Every now and then a completely ridiculous story makes the local, and sometimes national newspapers, concerning 'big cat' sightings. The latest, pertaining to Kent, comes from the Daily Star newspaper of Saturday January 15th 2011, under the headline, 'Panther alert at A-plant'. Now, as we all know, newspapers aren't exactly the most knowledgeable sources when it comes to facts, but the following story simply makes a complete mockery of the so-called 'big cat' mystery.
The report read: 'Up to 13 black panthers are living near a UK nuclear power station. The big cats are blamed for a spate of attacks on sheep on Romney Marsh near the Dungeness atomic planet.'
The first sentence alone is enough to send serious researchers cringing back to their homes, but it gets worse, the Daily Star adds, 'Wildlife expert Dave Riches has seen panthers on the Kent marsh several times and believes there are up to 13. Farmers have found dead sheep up trees where panthers eat, Dave added: "There are big claw marks on the trees."
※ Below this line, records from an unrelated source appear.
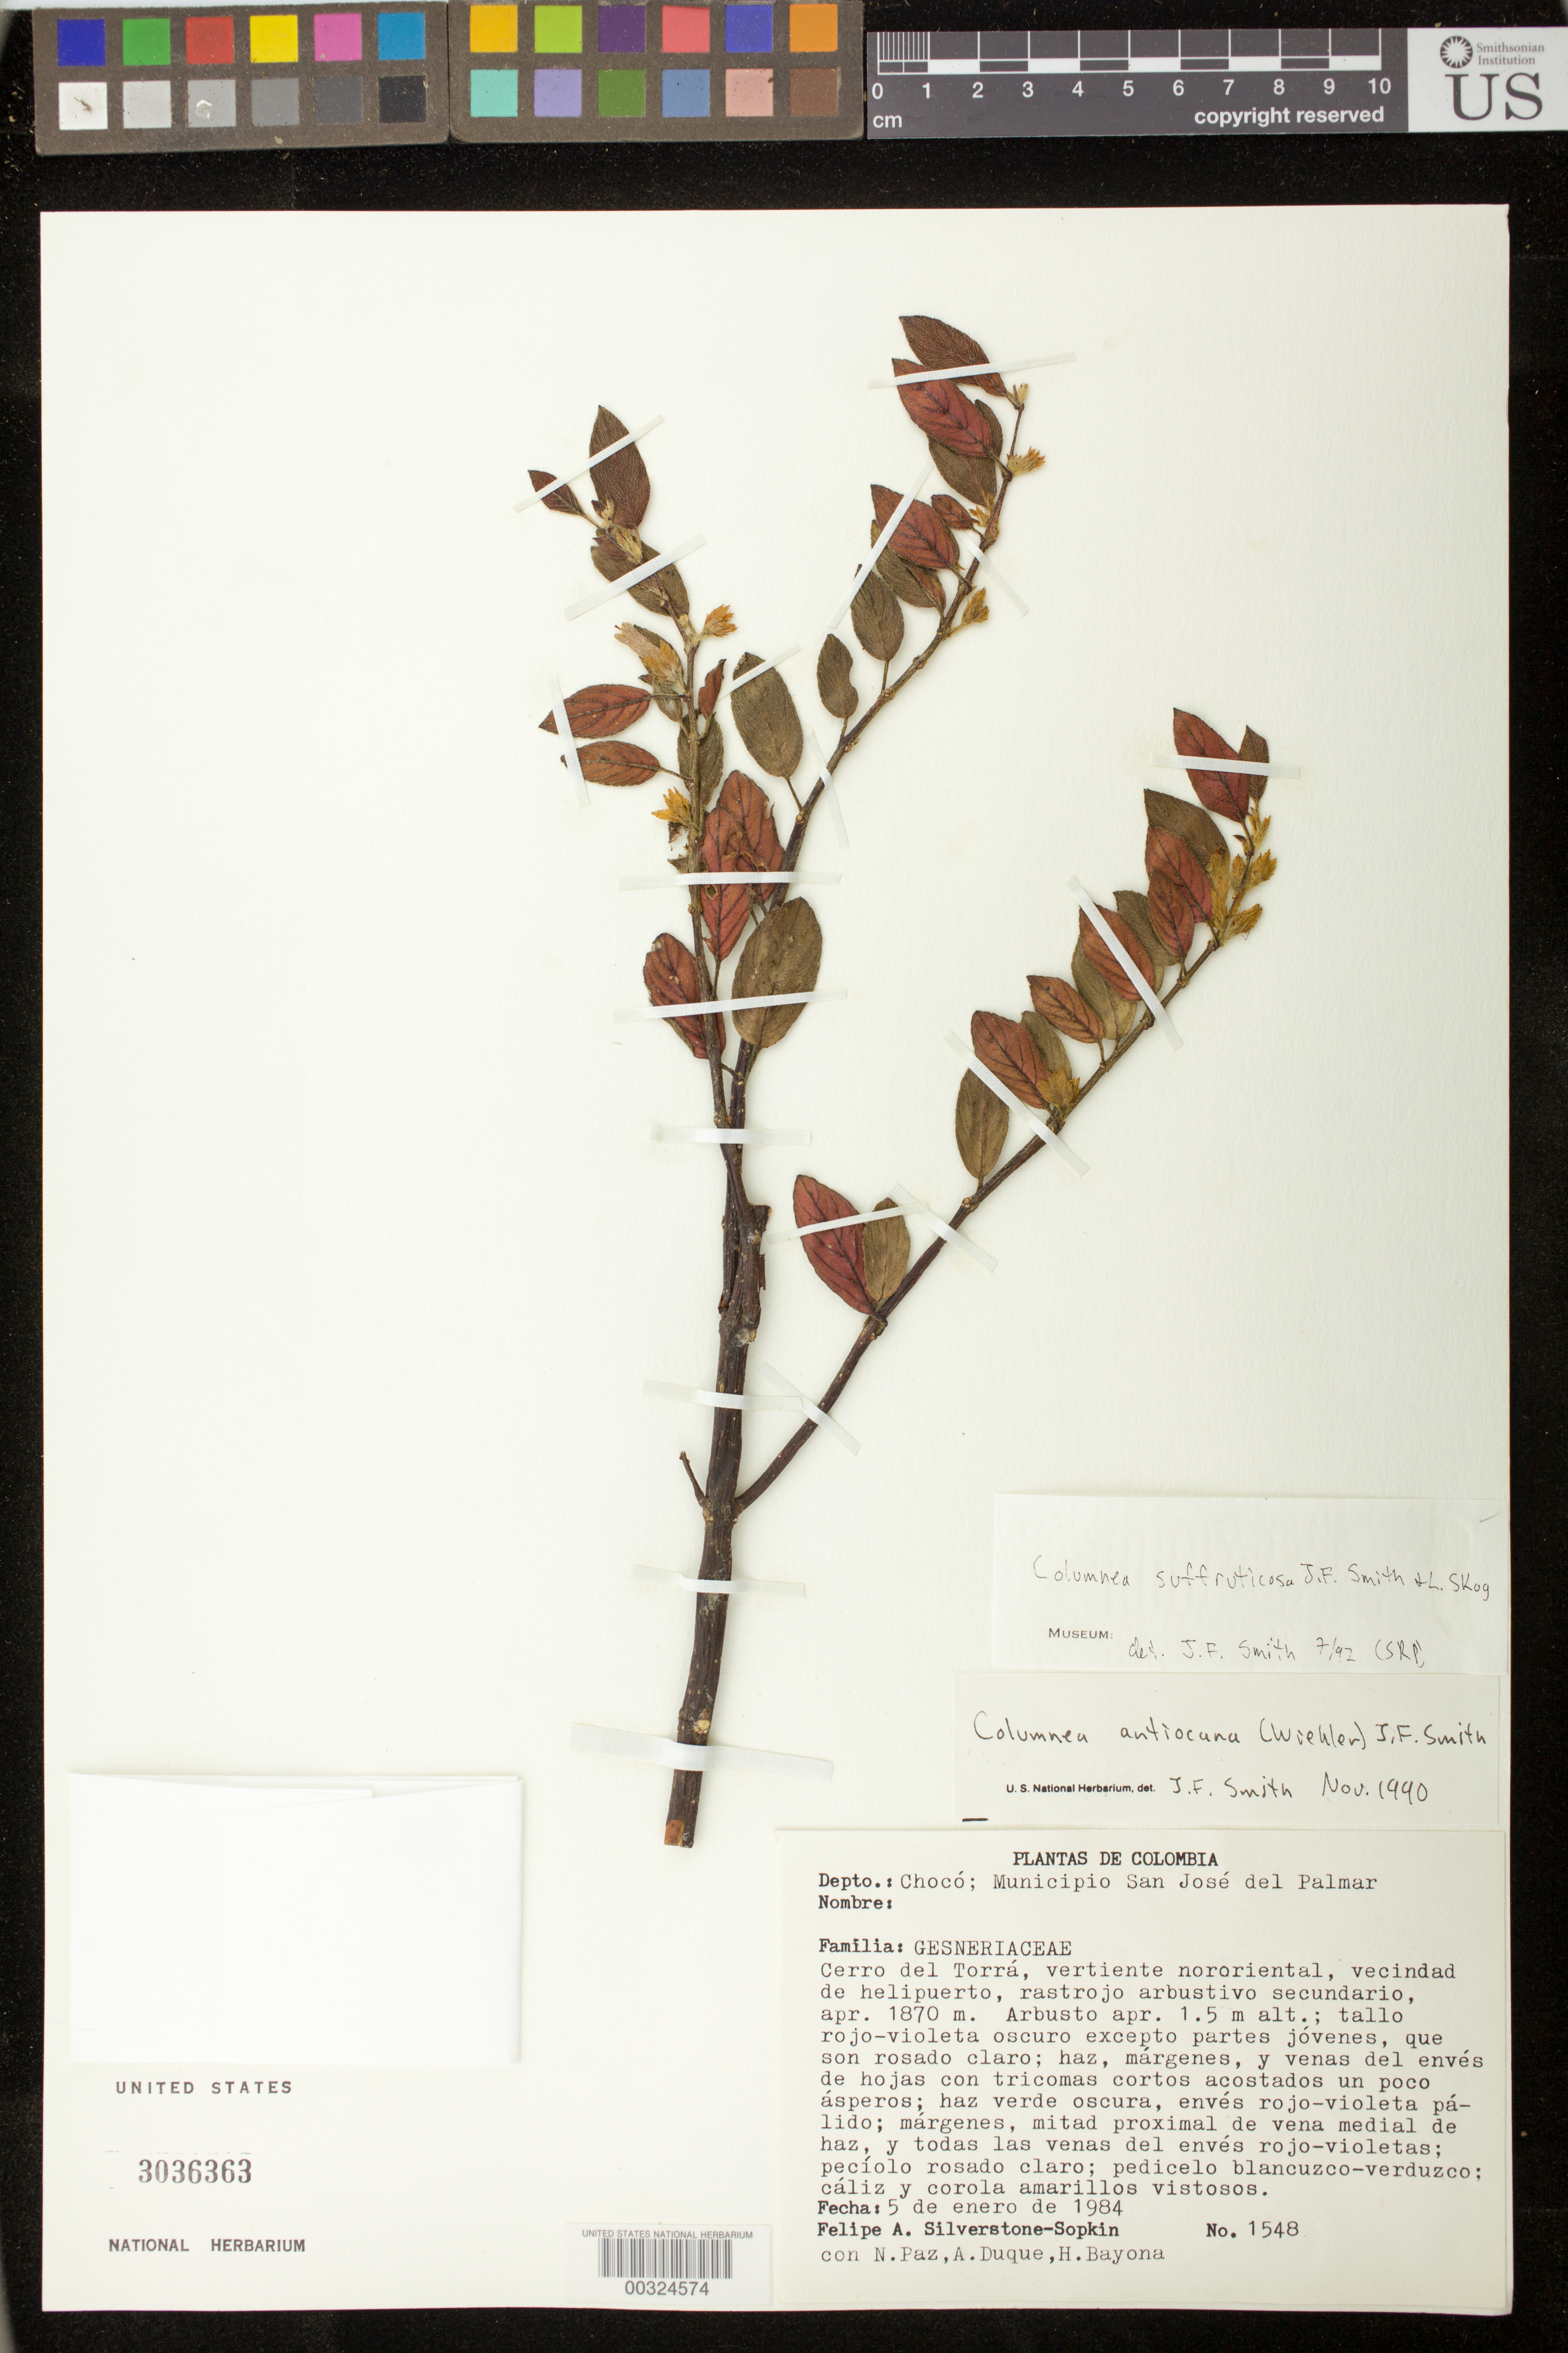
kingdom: Plantae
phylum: Tracheophyta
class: Magnoliopsida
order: Lamiales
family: Gesneriaceae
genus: Columnea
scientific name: Columnea suffruticosa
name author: J.F. Sm. & L.E. Skog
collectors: P. A. Silverstone-Sopkin, N. Paz, A. Duque & H. Bayona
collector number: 1548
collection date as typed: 05 Jan 1984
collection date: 1984-01-05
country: Colombia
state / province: Chocó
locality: Mpio. San José del Palmar. Cerro del Torrá, vertiente nororiental, vecindad de helipuerto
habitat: rastrojo arbustivo secondario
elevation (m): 1870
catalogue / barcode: US 3036363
There are so many things wrong with this report, but I guess we could expect such inaccuracy and drama from a tabloid, but for any researcher, serious, or otherwise to state, or even be included in a statement which claims there are "13 panthers" on Romney Marsh, needs their head examined. Many people state that Romney Marsh is a vast area - in Kent it may be considered so, but it's not the wilds of Africa. Whilst there have, in the past, been sightings of black leopard, puma and lynx around the area, there are NOT "13" 'panthers' inhabiting it. A large cat such as a black leopard (or what newspapers are keen to call 'panthers') has a vast territory, an animal, mainly hunting at night could comb an area of some fifty to one-hundred square miles. When a solitary male and female meet they can produce up to four cubs. However, there is NO evidence whatsoever to suggest that "13" leopards are roaming an area which simply could NOT harbour them. The marsh is very open, at times desolate, !13" black leopards would stick out like a sore thumb and certainly be a danger to the public and sheep would be killed at an alarming, and not an infrequent rate. A leopard does not have a fixed den but will roam an area searching for food. The marsh provides ample enough food for one or two of these animals. If a female produces cubs they will stay with the mother for around eighteen-months and then make their own way in life in their own territory. Surrounding areas such as Ashford, Canterbury, Dover, Deal, could also provide enough habitat and prey, but again, for a small pocket of animals, and not "13" 'panthers.
It's no wonder there is scepticism towards the existence of such animals when silly headlines and statements constantly filter through to the press. Usually we are used to the 'beast of...' type tags, but for a wildlife 'expert' to claim there are "13" panthers roaming one specific area of Kent is beyond the realms of madness. It's more than likely the area may become besieged with hunters, and once again the study of such animals is made a mockery of.